Café stambouliote #11

Café du matin

#10

Café stambouliote

Istanbul est une ville qui confine à la mélancolie, le fameux hüzün dont parle Orhan Pamuk.

Dans la mystique soufie, le hüzün trouve son origine dans un sentiment de manque dû à notre trop grand éloignement de Dieu. On retrouve quelque chose de proche du hüzün dans la culture japonaise, associé à la noblesse de l’échec. Montaigne fait état d’une expérience similaire, avec ce sentiment de mélancolie face aux ruines antiques. L’architecture d’Istanbul, ses palais en ruine, son atmosphère en noir et blanc, tout cela contribue au hüzün que l’on ressent inévitablement lorsqu’on y habite ou simplement lorsqu’on s’y promène.

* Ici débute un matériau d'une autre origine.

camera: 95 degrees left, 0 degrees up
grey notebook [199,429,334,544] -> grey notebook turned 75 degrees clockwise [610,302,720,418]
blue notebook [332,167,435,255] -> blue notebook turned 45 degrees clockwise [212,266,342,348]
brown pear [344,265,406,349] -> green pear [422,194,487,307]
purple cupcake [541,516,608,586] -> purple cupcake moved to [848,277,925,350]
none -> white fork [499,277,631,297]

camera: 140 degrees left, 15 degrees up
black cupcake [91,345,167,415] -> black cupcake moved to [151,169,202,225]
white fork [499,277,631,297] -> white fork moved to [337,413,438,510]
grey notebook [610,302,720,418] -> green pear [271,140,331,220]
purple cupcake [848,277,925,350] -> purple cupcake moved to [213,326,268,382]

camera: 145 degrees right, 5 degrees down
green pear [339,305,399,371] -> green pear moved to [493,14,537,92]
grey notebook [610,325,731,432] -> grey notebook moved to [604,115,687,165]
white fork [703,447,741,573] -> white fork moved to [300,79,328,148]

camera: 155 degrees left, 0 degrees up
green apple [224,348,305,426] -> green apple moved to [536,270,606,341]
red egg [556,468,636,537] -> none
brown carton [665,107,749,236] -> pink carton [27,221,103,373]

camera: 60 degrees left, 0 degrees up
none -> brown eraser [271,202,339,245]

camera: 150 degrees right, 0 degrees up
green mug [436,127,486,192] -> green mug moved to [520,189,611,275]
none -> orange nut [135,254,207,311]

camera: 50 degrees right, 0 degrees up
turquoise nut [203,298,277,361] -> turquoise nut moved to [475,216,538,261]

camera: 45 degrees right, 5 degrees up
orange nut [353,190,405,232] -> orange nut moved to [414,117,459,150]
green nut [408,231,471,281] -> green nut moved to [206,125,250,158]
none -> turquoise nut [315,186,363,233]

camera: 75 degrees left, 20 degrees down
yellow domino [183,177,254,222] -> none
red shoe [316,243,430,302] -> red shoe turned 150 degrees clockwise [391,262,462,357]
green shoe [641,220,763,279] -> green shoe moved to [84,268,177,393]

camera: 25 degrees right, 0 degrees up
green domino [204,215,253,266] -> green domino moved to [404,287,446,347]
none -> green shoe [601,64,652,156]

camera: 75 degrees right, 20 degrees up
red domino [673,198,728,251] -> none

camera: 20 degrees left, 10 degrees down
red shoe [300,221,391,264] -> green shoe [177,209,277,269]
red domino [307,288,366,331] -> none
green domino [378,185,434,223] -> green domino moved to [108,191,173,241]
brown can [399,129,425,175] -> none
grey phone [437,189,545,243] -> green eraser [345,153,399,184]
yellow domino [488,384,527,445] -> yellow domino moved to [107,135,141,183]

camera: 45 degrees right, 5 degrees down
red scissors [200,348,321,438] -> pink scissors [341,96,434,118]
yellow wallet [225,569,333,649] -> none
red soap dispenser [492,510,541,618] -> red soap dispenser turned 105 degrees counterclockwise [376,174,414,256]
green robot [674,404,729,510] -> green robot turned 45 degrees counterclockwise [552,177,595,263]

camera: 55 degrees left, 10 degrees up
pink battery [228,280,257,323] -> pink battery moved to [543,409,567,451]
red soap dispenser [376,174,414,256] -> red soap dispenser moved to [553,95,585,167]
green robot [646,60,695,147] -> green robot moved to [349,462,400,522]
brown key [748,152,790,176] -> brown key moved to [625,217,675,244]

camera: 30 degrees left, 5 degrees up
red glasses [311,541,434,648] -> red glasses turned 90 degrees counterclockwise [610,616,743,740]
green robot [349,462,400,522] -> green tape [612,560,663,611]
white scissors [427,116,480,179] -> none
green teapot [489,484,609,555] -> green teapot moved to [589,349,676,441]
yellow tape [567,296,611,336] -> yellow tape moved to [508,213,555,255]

Cette mélancolie, on ne la ressent pas forcément tout de suite, il faut attendre un peu. Parfois même, elle survient lorsqu’on quitte la ville, ou alors lorsqu’on y revient et qu’on se dit que tellement de choses ont changé et que le fait de ne pas retrouver les mêmes choses au même endroit est le triste constat de l’impermanence du temps. Si je retourne à Istanbul dans dix ans, je ferai certainement le constat que lors de mon dernier séjour ; il me reste à espérer que je n’attendrai pas aussi longtemps pour revoir le Désir du Monde.

Istanbul est triste comme une femme qui se réveille et qui dit qu’elle n’est pas belle, avec ses cheveux en bataille, ses yeux encore fermés et le teint un peu terne, dépanaillée dans son pyjama froissé, mais ce n’est qu’un question de point de vue. Tout est dans le regard de celui qui l’aime.